Честно признаюсь: при всем моем уважении к государю Николаю Павловичу виртуальность, о которой пишет Сафонов, представляется прямо‑таки идеальным выходом для России: у руля страны стоят не замшелые аристократы, а финансово‑торгово‑промышленные круги, распространяющие экспансию в Северную Америку. При слабости тогдашних Северо‑Америкаиских Соединенных Штатов и имевшихся уже у России позициях в Новом Свете наша планета могла бы стать совершенно неузнаваемой. Ах, какой сюжет для фантаста! Если какая‑нибудь зараза перехватит, морду набью!

Между прочим, Рылеев как раз и служил в Российско‑Американской компании…

Сафонов о хитросплетениях «дня Фирса»: «…Если Штейнгель и Батенков настаивали на прежнем варианте действий, который предполагал ввести конституцию посредством совершения дворцового переворота в пользу Марии Федоровны [7], то Рылеев и Трубецкой задумали совершить переворот государственный, предполагавший захват дворца, арест императорской фамилии, проведение радикального социального переворота. Их план строился на предположении, что противники Николая запустят в ход механизм дворцового переворота, а лидеры тайного общества сумеют овладеть ситуацией и сыграть свою игру. Примечательно, что главной ударной силой восставших должен был стать Гвардейский морской экипаж».

Как видим, версии и гипотезы появляются до сих пор. Но, боюсь, по скудости сохранившихся сведений нам уже не установить со стопроцентной точностью, чего же хотели различные группировки и сколько их было вообще. Одно ясно: события 14‑го декабря 1825 года — это то ли матрешка, то ли головоломка со множеством загадочных ходов, уровней и потайных отделений. Современники событий наверняка знали и понимали гораздо больше, чем мы сегодня. Но Николай I, вынужденный к тому серьезнейшими обстоятельствами, запретил, в конце концов, работать вглубь и вширь. И осталась одна‑единственная версия: о полутора сотнях «злоумышленников», которые и вывели солдат. А уж потом только одну эту версию изучали скрупулезнейшим образом, вынося оценки согласно требованиям времени, идеологическим пристрастиям и настроениям эпохи.

 

 

ЛЮДИ С ДРУГОЙ СТОРОНЫ.

 

Но вот что интересно: при Николае, в первые же годы после разгрома декабристского мятежа, родилась еще одна версия — точнее, мотивы тайного общества…

Офицеры Третьего отделения отчего‑то всерьез полагали, что основным мотивом, подвигнувшим декабристов на мятеж, было… желание освободиться от своего кредитора, то есть — императорской фамилии!

Шеф жандармов Леонтий Васильевич Дуббельт (именно так, с двумя «б», его фамилия тогда писалась) так и утверждал в своем докладе (подчеркиваю, строго секретном, отнюдь не предназначавшемся для всеобщего распространения!): «Самые тщательные наблюдения за всеми либералами, за тем, что они говорят и пишут, привели надзор к убеждению, что одной из главных побудительных причин, породивших отвратительные планы „людей 14‑го декабря“, было ложное утверждение, что занимавшее деньги дворянство является должником не государства, а императорской фамилии. Дьявольское рассуждение, что, отделавшись от кредитора, отделываются от долгов, заполняло главных заговорщиков, и мысль эта их пережила…»

***

• [ЦЕЛЬ УПРАЖНЕНИЯ] Приведите повторно без изменений отрывок из текста о декабристах, начиная со слов «Офицеры Третьего отделения» и заканчивая словами «есть — императорской фамилии!».

• [РАЗДЕЛ ДАННЫХ]
***

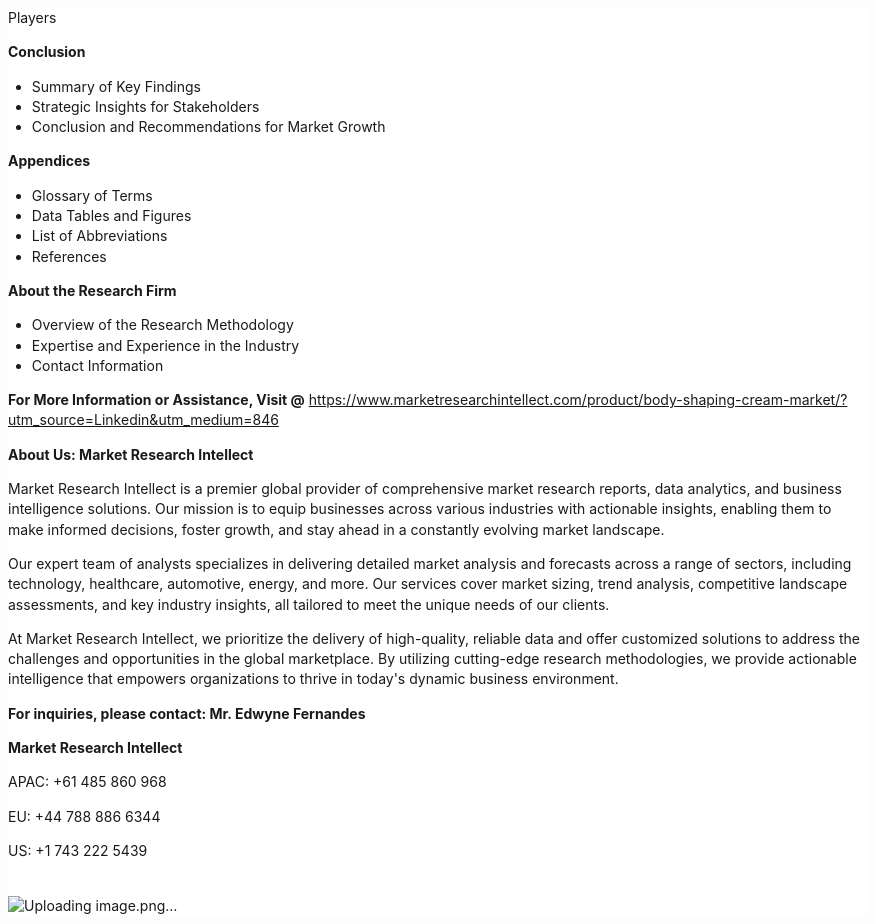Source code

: Players</li></ul><p><strong>Conclusion</strong></p><ul><li>Summary of Key Findings</li><li>Strategic Insights for Stakeholders</li><li>Conclusion and Recommendations for Market Growth</li></ul><p><strong>Appendices</strong></p><ul><li>Glossary of Terms</li><li>Data Tables and Figures</li><li>List of Abbreviations</li><li>References</li></ul><p><strong>About the Research Firm</strong></p><ul><li>Overview of the Research Methodology</li><li>Expertise and Experience in the Industry</li><li>Contact Information</li></ul></div><div class="article-main__content" data-test-id="publishing-text-block"><p><span class="font-[700]"><strong>For More Information or Assistance, Visit @</strong>&nbsp;<a href="https://www.marketresearchintellect.com/product/body-shaping-cream-market/?utm_source=Linkedin&utm_medium=846">https://www.marketresearchintellect.com/product/body-shaping-cream-market/?utm_source=Linkedin&utm_medium=846</a></span></p><p><strong>About Us: Market Research Intellect</strong></p><p>Market Research Intellect is a premier global provider of comprehensive market research reports, data analytics, and business intelligence solutions. Our mission is to equip businesses across various industries with actionable insights, enabling them to make informed decisions, foster growth, and stay ahead in a constantly evolving market landscape.</p><p>Our expert team of analysts specializes in delivering detailed market analysis and forecasts across a range of sectors, including technology, healthcare, automotive, energy, and more. Our services cover market sizing, trend analysis, competitive landscape assessments, and key industry insights, all tailored to meet the unique needs of our clients.</p><p>At Market Research Intellect, we prioritize the delivery of high-quality, reliable data and offer customized solutions to address the challenges and opportunities in the global marketplace. By utilizing cutting-edge research methodologies, we provide actionable intelligence that empowers organizations to thrive in today's dynamic business environment.</p><p><strong>For inquiries, please contact: Mr. Edwyne Fernandes</strong></p><p><strong>Market Research Intellect</strong></p><p>APAC: +61 485 860 968</p><p>EU: +44 788 886 6344</p><p>US: +1 743 222 5439</p></div><div class="article-main__content" data-test-id="publishing-text-block">&nbsp;</div>
![Uploading image.png…]()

***

• [РЕШЕНИЕ ЗАДАНИЯ]
Офицеры Третьего отделения отчего‑то всерьез полагали, что основным мотивом, подвигнувшим декабристов на мятеж, было… желание освободиться от своего кредитора, то есть — императорской фамилии!